+++ Record extracts
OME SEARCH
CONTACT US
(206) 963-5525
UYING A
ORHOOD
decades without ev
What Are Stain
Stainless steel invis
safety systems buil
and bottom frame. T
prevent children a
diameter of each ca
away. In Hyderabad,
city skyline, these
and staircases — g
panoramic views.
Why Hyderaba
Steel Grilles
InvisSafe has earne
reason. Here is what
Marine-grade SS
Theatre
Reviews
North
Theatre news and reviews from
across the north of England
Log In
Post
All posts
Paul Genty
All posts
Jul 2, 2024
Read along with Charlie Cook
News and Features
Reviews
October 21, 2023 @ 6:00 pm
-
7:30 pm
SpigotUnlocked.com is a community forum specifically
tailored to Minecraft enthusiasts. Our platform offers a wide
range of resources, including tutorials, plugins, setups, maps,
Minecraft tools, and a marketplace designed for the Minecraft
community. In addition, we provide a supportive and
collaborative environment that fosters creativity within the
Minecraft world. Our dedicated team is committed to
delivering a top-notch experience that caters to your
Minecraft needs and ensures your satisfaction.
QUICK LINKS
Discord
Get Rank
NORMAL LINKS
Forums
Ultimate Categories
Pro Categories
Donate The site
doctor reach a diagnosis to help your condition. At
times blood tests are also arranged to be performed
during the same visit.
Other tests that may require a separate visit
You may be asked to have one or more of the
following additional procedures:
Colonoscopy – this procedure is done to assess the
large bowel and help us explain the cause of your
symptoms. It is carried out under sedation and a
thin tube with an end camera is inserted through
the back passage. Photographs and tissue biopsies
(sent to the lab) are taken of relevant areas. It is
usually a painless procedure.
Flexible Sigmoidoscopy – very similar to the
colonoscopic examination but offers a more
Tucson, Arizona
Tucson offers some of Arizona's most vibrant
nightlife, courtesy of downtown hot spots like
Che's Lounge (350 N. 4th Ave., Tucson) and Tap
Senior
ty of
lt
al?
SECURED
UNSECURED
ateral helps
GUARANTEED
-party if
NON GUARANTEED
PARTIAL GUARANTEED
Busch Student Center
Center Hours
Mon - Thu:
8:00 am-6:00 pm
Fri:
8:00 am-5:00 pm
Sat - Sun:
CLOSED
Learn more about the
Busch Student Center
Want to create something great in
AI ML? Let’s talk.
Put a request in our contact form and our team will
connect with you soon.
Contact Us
++++++
## Assignment
Wherever the word "community" occurs in the data above, copy the line it sits in.

## Result for this exercise
SpigotUnlocked.com is a community forum specifically
community. In addition, we provide a supportive and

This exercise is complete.